A useful Feluda approach is:
- test the task in Workbench;
- identify which steps remain stable;
- build those steps in Studio;
- use an AI or tool-enabled step only where flexibility is needed;
- limit the available tools;
- add error and review paths;
- test through RunFlows; and
- schedule the workflow only after its behaviour is dependable.
This keeps the process understandable while still allowing AI to handle tasks that require interpretation.
How to choose between a workflow and an agent
Use this decision guide.
| Question | Prefer a workflow | Consider an agent |
|---|---|---|
| Are the main steps known? | Yes | No |
| Should the path remain consistent? | Yes | Not necessarily |
| Must cost be predictable? | Usually | Less important |
| Does the task need flexible planning? | Limited | Significant |
| Can all routes be defined in advance? | Mostly | No |
| Are tools sensitive? | Strong workflow controls | Only with strict limits and approval |
| Does the process require easy auditing? | Yes | Possible, but more complex |
| Is exploration part of the task? | Limited | Yes |
Begin with a workflow when both approaches could work.

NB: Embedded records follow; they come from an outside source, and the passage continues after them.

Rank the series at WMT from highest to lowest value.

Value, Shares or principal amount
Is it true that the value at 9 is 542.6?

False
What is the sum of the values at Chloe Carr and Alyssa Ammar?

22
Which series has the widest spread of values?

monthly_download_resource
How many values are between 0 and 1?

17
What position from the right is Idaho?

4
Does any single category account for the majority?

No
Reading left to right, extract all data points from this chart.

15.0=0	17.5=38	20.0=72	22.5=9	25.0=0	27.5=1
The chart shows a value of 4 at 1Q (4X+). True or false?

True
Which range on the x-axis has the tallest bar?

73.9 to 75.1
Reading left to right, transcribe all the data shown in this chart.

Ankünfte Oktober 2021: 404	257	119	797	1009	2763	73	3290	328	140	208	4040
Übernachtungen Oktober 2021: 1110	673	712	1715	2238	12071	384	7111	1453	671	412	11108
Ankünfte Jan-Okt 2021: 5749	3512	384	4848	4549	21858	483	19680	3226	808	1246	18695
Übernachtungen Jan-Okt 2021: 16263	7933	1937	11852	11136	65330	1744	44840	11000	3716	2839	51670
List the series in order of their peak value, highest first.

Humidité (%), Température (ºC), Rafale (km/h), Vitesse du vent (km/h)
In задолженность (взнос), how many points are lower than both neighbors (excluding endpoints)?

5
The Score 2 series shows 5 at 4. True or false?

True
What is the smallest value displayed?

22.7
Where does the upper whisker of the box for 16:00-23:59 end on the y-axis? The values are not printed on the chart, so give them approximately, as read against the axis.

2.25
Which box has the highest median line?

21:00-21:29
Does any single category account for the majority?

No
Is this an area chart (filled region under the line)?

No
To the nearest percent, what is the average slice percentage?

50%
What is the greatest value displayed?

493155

Move toward agent behaviour only when a fixed process cannot handle the required variation without becoming impractical.
Start with control and add autonomy carefully
Workflows and agents solve different problems.
Use a workflow for a task that has a clear sequence, defined inputs, known decisions, and a reviewable output.
Use an agent when the task genuinely requires planning, tool selection, and adaptation during execution.
Combine them when one part needs flexibility but the overall process still needs predictable boundaries.
The goal is not to create the most autonomous system.
The goal is to complete the task reliably with the least autonomy, access, cost, and complexity necessary.